→ **Page extract**
****

In early May, Eric Foxman, AAHP Secretary and Senior Scientist with HCPUS, presented a webinar on updates and activities of the Homeopathic Pharmacopoeia Convention of the United States. He noted that over the past 12 months, the HPCUS held almost 40 meetings; the pandemic circumstances forced all to be held virtually. During this time, more than 4,400 hours of meeting and preparation time were generously donated to the HPCUS by Convention members who participate on a voluntary basis.
Eric reported that during this period, one monograph was added to the HPUS with a second in the review process. A detailed literature review showed disparities in descriptions of another monograph’s starting material as reported in different proving/therapeutic documents. This led to the question: What exactly should be monographed for the homeopathic drug product? Due to this uncertainty, the HPCUS cannot publish a monograph with undefined information. Therefore one monograph was removed.
Separate literature reviews revealed botanical nomenclature for two plants have changed over time, and different therapeutic reports use different naming conventions. To address this, the names of two monographs were updated to the name in predominant use.
Readers are reminded that 21 CFR §369.7 requires drugs defined in official compendia, such as the HPUS, to be labeled with any warning or caution statements required by the compendia; omissions of such statements are not permitted. In this context, HPUS has updated several monographs with warning /caution statements; it is important to read the full monograph and not assume that the existence of a monograph in the HPUS absolves one of such additional requirements.
Over the past year, new quality control specifications were published for 32 monographs. This brings the number of monographs that have QC specifications to almost 60 percent of those in the HPUS; these include the substances most often utilized by the homeopathic industry. In conjunction with these changes, the Standards and Controls Document has been newly revised and is being uploaded this month. The Standards and Controls Committee has also made minor corrections in QC specifications for a few monographs.
The Toxicity and Safety Committee reviewed and recommended changes in 11 monographs. These changes are based on calculated levels of substances of concern, including inorganic starting materials, aristolochic acid, cyanogenic glycosides, triterinoids, and convolculaceae resins.
In its ongoing commitment to bring attention to substances that might be of concern, the Convention added new text to Section 6.7.12 of the Guidelines for Manufacturing Homeopathic Medicines regarding performing a risk analysis along with stated limits for pyrrolizidine alkaloids in certain botanicals.
All of the above changes are included in the free HPUS updates notification emails, which include the implementation dates for the changes that have been approved for publication. If you would like to receive these free emails, please sign up here.
Behind the scenes, the Convention has embarked on a project to review and update its policies in numerous areas, including Structure & Governance, Harassment Prevention, Conflict of Interest, and others. In the coming months, these will be incorporated into the HPCUS’ Procedure Manual.
Concurrently, committees are revising and updating documents addressing general and detailed procedures, including Meetings, Guideline & Document Review, Evaluation & Recommendations Procedure, and Documentation of Activities.
All of this is occurring as the Convention also considers updates in software and other technical backbones for operational support; it is revisiting meeting structure and exploring avenues of communication with the wider homeopathic community.

****

→ **Check your understanding**
a – Translate this sentence from the pharmacopoeia update into Spanish: "To address this, the names of two monographs were updated to the name in predominant use."
b – Using the pharmacopoeia update, answer these questions:
(i) About how many meetings did the HPCUS hold over the past 12 months?
(ii) For how many monographs were new quality control specifications published over the past year?
(iii) In how many monographs did the Toxicity and Safety Committee review and recommend changes?
c – Write out the passage of the pharmacopoeia update from "Over the past year, new" up to and including "and convolculaceae resins.", renaming "Standards and Controls" to "Quality Standards" wherever it occurs.

→ **Provided records**
****

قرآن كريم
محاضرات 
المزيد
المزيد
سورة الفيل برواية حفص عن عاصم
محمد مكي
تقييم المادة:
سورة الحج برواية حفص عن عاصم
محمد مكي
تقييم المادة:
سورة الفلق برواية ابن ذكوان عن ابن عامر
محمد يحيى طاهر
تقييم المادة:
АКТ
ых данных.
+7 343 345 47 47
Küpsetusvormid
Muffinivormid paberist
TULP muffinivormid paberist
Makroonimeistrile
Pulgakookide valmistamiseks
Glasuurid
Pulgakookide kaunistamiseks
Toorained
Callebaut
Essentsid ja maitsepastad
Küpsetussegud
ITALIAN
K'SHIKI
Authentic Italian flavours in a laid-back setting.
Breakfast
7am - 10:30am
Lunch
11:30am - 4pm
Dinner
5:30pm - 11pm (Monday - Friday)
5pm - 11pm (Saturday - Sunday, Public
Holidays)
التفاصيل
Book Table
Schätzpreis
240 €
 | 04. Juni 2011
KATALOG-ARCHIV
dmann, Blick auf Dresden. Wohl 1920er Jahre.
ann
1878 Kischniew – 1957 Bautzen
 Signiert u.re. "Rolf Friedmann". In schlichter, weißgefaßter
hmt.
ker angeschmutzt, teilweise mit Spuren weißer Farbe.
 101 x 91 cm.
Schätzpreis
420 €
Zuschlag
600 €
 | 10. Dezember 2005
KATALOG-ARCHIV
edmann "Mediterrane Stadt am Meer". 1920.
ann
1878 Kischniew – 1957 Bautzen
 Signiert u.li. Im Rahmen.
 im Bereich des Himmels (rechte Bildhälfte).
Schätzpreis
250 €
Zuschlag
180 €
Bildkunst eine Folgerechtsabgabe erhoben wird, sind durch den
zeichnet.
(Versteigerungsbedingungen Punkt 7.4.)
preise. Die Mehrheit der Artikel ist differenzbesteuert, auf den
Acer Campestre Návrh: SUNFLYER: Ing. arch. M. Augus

****

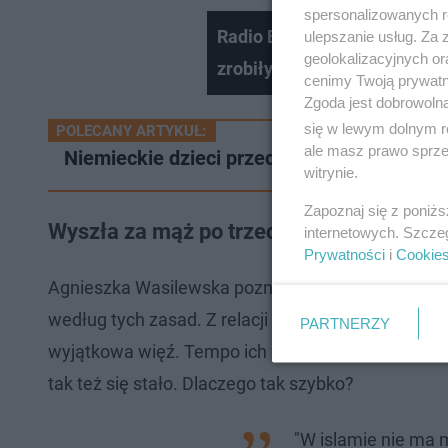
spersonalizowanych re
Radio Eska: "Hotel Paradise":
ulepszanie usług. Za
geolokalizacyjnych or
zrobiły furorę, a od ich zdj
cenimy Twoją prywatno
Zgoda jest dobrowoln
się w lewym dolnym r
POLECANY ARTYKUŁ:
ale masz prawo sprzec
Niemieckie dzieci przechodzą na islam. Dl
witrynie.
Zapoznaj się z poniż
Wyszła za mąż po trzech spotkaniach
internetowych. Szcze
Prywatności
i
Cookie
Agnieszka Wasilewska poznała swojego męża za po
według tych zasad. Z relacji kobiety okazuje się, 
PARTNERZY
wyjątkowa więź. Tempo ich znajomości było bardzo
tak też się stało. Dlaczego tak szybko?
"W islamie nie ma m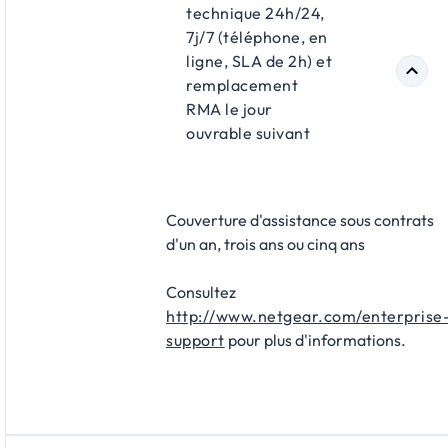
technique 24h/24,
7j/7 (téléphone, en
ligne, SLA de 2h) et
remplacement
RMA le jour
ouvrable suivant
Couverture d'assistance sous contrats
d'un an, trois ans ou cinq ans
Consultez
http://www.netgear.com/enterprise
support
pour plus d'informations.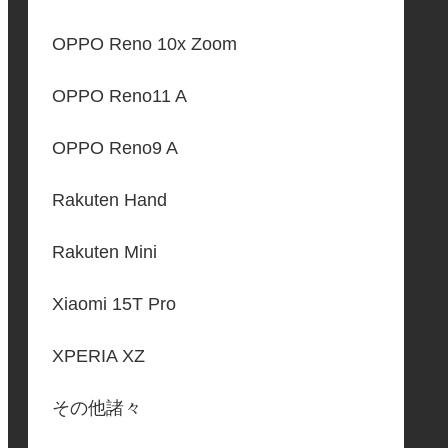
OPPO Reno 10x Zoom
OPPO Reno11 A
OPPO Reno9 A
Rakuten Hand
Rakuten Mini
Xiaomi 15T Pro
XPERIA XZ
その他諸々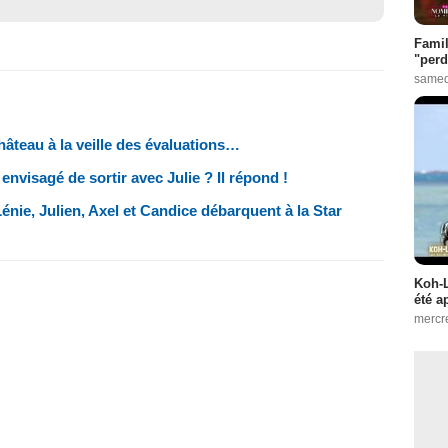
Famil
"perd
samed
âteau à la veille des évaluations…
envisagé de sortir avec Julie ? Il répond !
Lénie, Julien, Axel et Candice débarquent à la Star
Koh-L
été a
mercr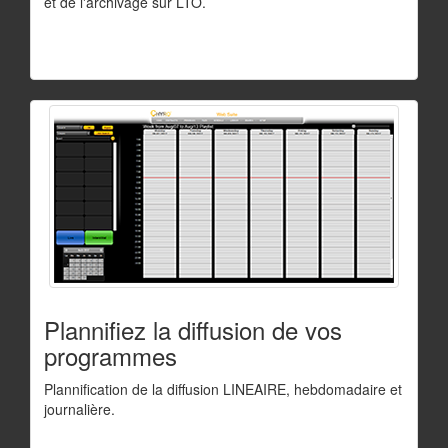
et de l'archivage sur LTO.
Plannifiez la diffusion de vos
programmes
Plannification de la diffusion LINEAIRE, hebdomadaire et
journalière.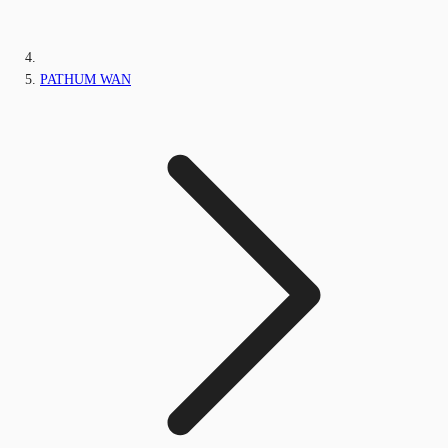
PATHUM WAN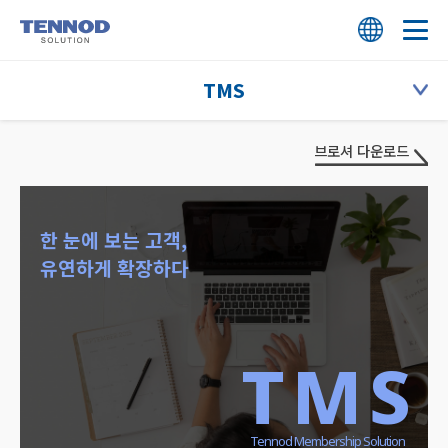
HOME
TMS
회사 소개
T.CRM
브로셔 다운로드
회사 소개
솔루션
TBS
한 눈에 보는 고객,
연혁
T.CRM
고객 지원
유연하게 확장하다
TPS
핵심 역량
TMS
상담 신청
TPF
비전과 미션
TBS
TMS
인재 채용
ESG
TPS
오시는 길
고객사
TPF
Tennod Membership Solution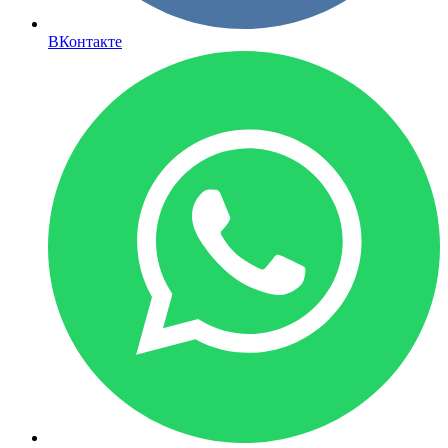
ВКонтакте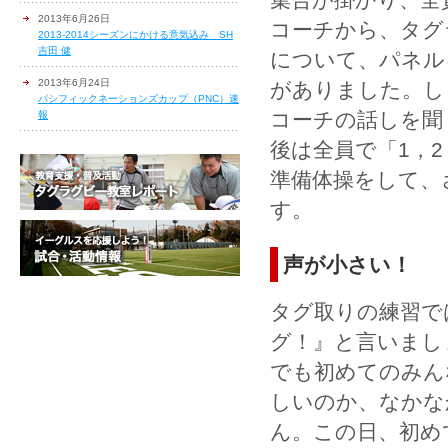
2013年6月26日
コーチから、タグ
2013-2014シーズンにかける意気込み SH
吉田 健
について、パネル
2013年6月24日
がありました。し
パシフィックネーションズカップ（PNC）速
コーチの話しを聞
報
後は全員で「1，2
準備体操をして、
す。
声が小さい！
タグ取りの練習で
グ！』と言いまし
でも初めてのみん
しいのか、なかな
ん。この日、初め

****

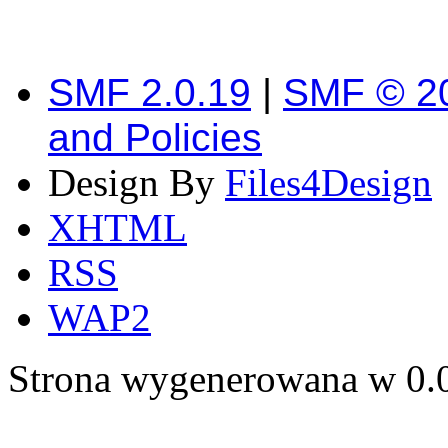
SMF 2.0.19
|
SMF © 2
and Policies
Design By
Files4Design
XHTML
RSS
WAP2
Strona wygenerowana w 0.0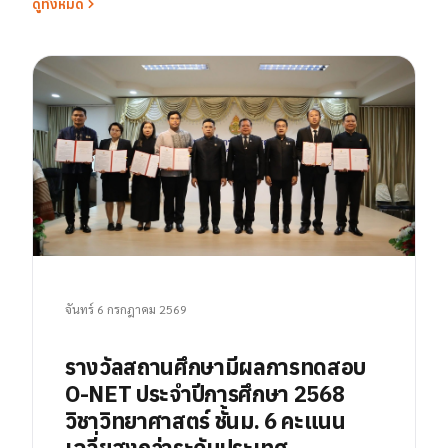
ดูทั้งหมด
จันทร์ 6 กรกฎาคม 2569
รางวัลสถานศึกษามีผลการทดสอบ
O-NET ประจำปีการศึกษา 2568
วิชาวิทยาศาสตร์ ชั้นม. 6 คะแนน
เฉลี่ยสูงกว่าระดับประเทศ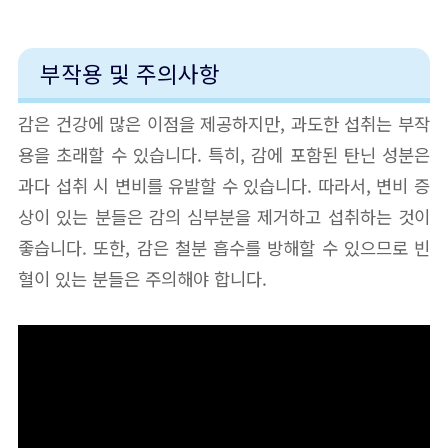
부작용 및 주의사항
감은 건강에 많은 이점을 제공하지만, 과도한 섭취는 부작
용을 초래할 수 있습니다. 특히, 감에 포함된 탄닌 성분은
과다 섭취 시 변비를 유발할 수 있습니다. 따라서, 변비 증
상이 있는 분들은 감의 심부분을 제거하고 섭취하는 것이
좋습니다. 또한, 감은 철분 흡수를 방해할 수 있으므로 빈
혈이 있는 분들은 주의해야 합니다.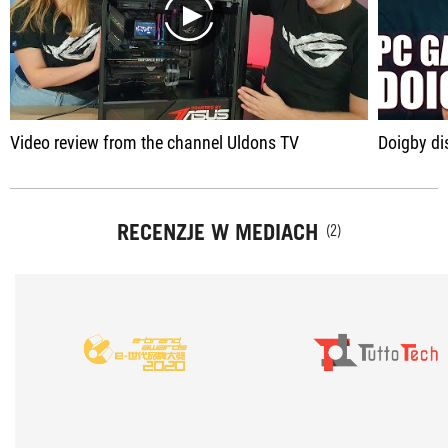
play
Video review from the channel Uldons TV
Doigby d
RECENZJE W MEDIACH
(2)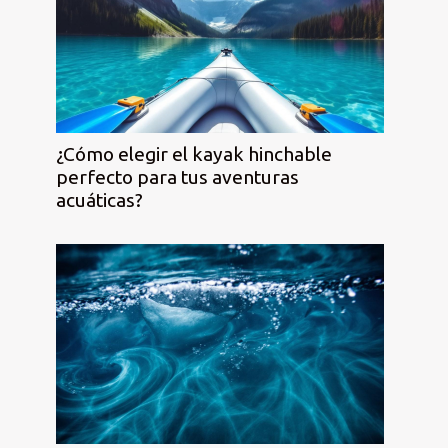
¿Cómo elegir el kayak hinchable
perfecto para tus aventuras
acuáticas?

****

→ **Outputs for the tasks**
a – Para abordar esto, los nombres de dos monografías se actualizaron al nombre de uso predominante.

b –
(i) Almost 40.
(ii) 32.
(iii) 11.

c –
Over the past year, new quality control specifications were published for 32 monographs. This brings the number of monographs that have QC specifications to almost 60 percent of those in the HPUS; these include the substances most often utilized by the homeopathic industry. In conjunction with these changes, the Quality Standards Document has been newly revised and is being uploaded this month. The Quality Standards Committee has also made minor corrections in QC specifications for a few monographs.
The Toxicity and Safety Committee reviewed and recommended changes in 11 monographs. These changes are based on calculated levels of substances of concern, including inorganic starting materials, aristolochic acid, cyanogenic glycosides, triterinoids, and convolculaceae resins.